Since then, hundreds of CPTED studies have shown positive prevention results. The most recent claimed: “Reviews of collections of CPTED case studies have in general indicated CPTED interventions typically reduce crime.” 


Einstein's prediction about the bending of light. Many felt he was nuts - it offended their belief about the world. Scientific experimentation proved them wrong
- photo Creative Commons


BELIEF VERSUS TRUTH

We still lack the scientific rigor to find any “ultimate” truths. That doesn’t mean we cannot find some relative truths. Good scientists say this all the time. Yet, if such flaws exist in the physical sciences, imagine the ailments afflicting social science. 

In one review, a City Journal critic of criminological statistics found that “A detailed review of every regression model published between 1968 and 2005 in Criminology, a leading peer-reviewed journal, demonstrated that these models consistently failed to explain 80 to 90 percent of the variation in crime.”

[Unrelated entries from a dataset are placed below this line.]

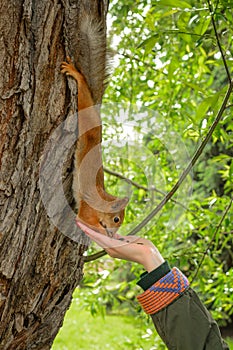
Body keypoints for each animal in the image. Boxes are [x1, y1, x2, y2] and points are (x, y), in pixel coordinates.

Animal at [61, 58, 128, 238]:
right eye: (116, 219)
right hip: (87, 120)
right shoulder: (87, 210)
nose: (112, 234)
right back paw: (77, 75)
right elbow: (86, 221)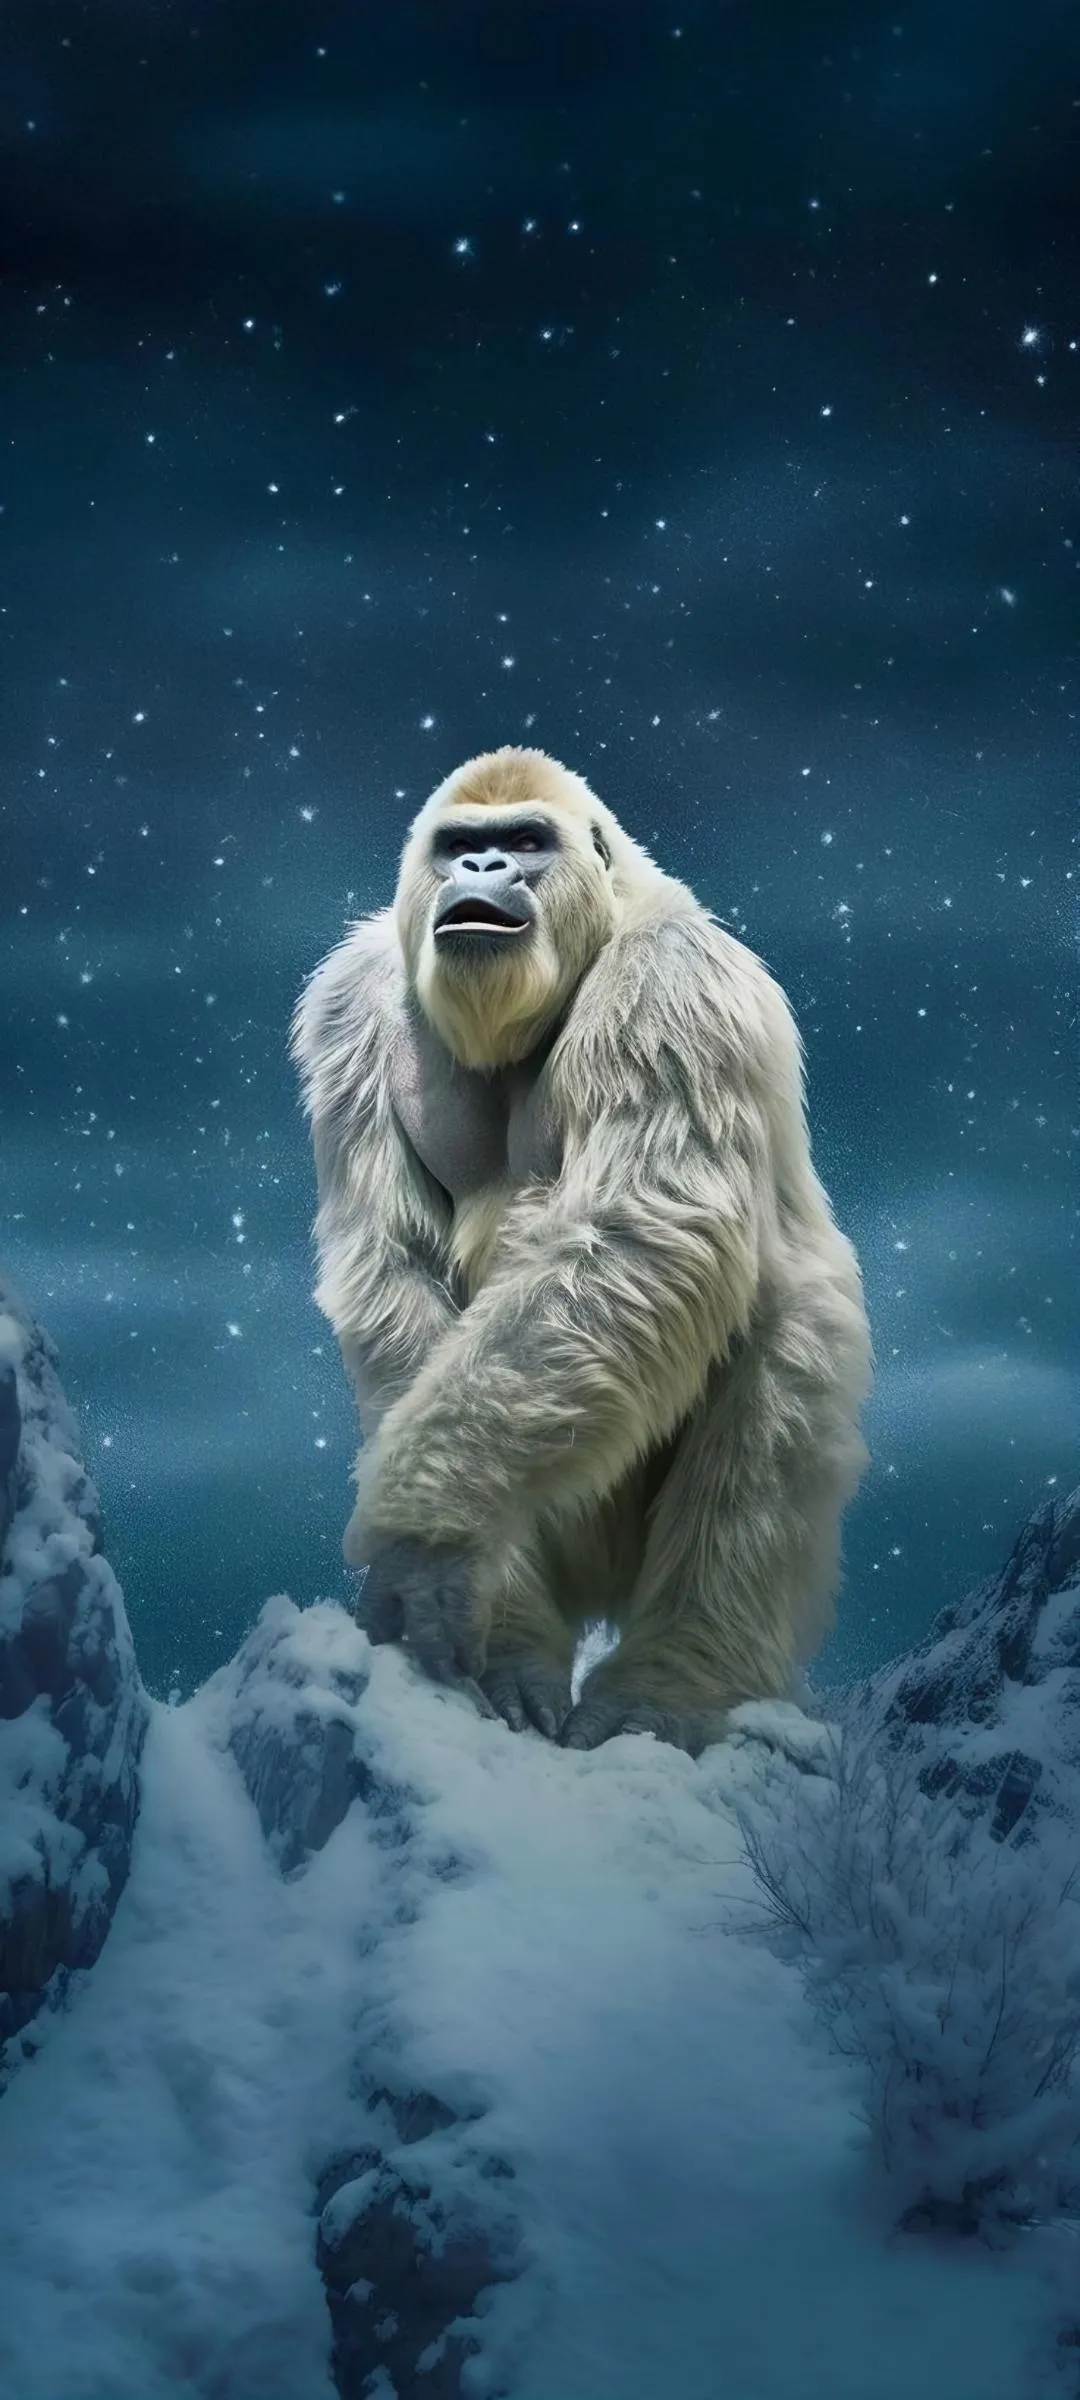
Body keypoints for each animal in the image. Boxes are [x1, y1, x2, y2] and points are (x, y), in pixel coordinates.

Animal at [291, 746, 873, 1755]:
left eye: (527, 841)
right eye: (461, 844)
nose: (485, 868)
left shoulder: (673, 977)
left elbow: (643, 1227)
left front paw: (424, 1536)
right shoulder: (346, 1006)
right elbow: (394, 1268)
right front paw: (446, 1564)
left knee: (768, 1360)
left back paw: (671, 1683)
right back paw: (516, 1644)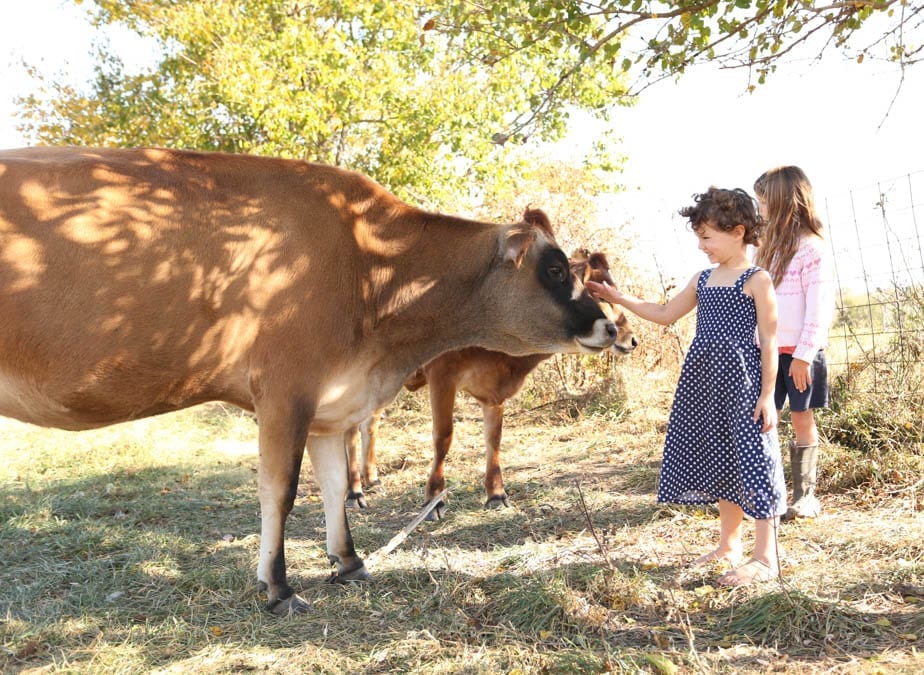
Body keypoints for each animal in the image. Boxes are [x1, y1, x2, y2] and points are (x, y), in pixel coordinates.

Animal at [346, 248, 636, 516]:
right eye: (599, 295)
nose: (627, 338)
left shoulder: (494, 393)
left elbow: (493, 438)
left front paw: (496, 494)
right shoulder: (442, 375)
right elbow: (443, 436)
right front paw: (434, 499)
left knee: (369, 425)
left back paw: (372, 480)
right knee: (350, 431)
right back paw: (354, 492)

I recently read an evaluation in Sweden that was so flawed, it read like propaganda. It failed to cite any prior evaluation research, provided no methodology, and quantified nothing. CPTED evaluations from 40 years ago put it to shame. Clearly, they have learned zero.

How can we build a library of evidence about effective crime prevention when even social scientists cannot figure out how to do proper science? 


Clark Stanley's Snake Oil Liniment. One of the earliest cons in the Old West
- photo Creative Commons 


SNAKE OIL SALES 

If it is a choice between the snake oil propaganda of populist politicians (the “elites” are the problem; let’s go back to the old days), or an objective system that depends on evidence and rational decision-making, I doubt any fair-minded, democracy-loving, intelligent person, would choose the former.

There is no way to know for certain in social science how much more research is necessary. We also do not know whether more evidence, no matter how conclusive, will convince policy-makers to make rational crime policy. Regardless, none of that should dissuade the use of good research and the collection of decent evidence.

As we enter the New Year, I say we should carry on the difficult task of refining crime prevention methods, regardless of sham critics. We must remain vigilant against populist propaganda. We should continue to build, and learn from, libraries of success and failure. 

We may not know how to convince the political populists, but without efforts to learn from science, we will forever be in the clutches of one snake oil salesman or another. And, as we know from the history of violence in the 20th Century, that never ends well.